*Brief:*
Which lines of the data below contain "back"? Please show them all.

### The records

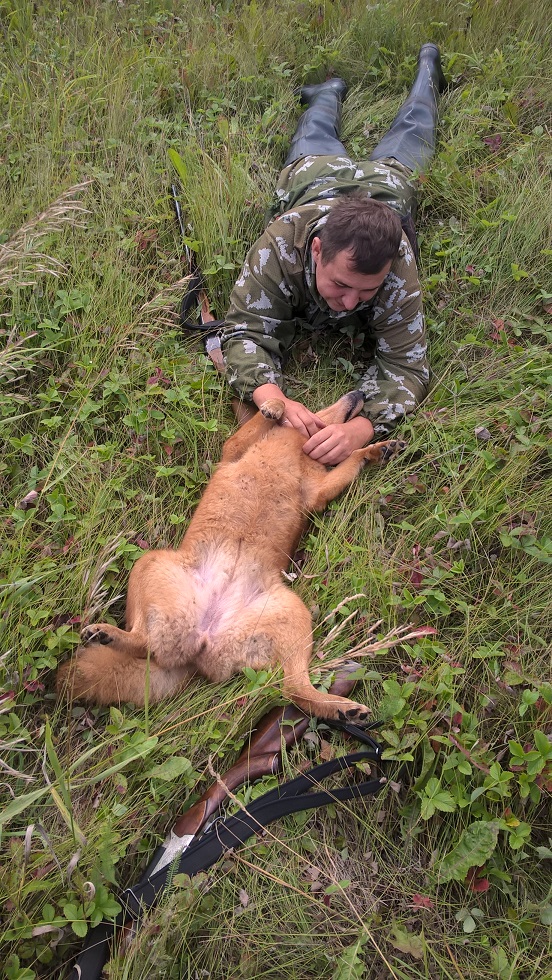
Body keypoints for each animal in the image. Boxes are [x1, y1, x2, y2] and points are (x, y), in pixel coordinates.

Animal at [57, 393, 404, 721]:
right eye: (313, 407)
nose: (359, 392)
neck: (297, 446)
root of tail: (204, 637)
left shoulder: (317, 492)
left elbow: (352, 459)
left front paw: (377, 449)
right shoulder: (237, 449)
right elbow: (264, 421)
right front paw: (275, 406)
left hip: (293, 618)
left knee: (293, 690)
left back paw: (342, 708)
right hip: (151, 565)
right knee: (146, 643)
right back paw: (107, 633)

######
### The records

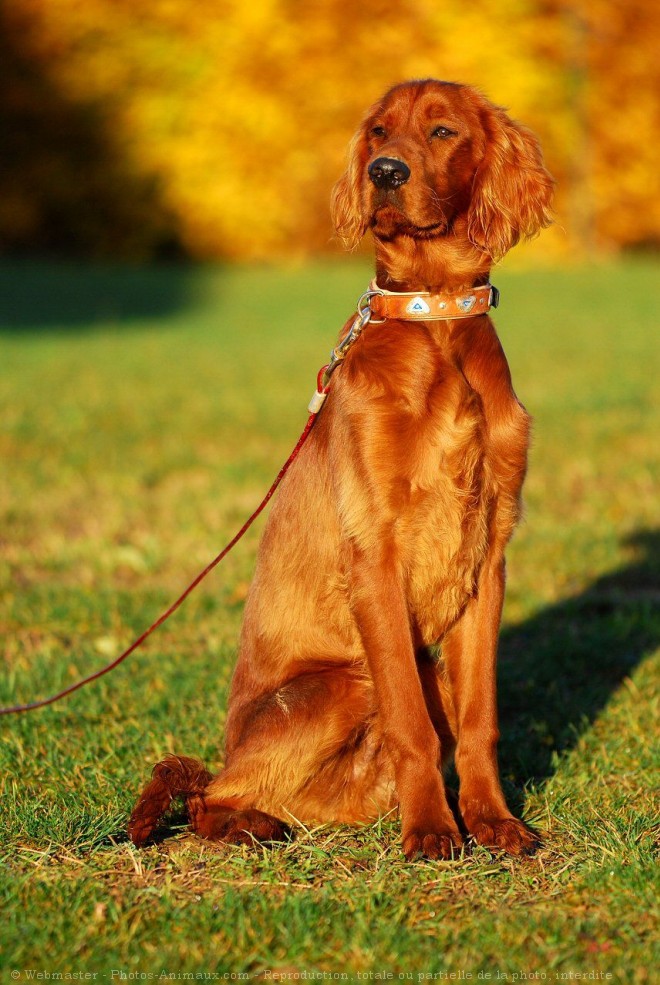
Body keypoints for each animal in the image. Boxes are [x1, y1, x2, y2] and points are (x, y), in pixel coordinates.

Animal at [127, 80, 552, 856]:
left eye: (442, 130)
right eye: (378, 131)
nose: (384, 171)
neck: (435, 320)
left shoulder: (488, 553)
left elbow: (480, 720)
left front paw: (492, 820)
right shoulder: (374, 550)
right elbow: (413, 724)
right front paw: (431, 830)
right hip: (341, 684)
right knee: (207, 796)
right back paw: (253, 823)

######
### The records

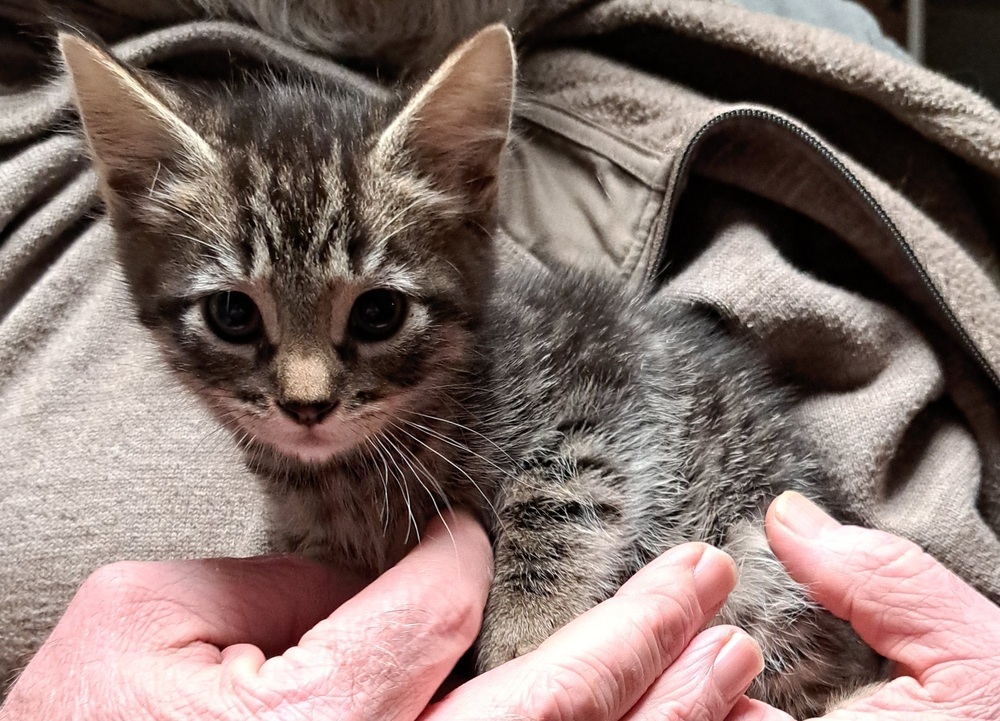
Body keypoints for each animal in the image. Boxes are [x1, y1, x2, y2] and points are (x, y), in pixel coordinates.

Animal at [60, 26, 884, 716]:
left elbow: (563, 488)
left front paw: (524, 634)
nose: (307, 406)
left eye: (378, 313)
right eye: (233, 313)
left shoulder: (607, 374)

######

*Exercise answer:*
left back paw: (342, 708)
right back paw: (107, 633)
right back paw: (253, 823)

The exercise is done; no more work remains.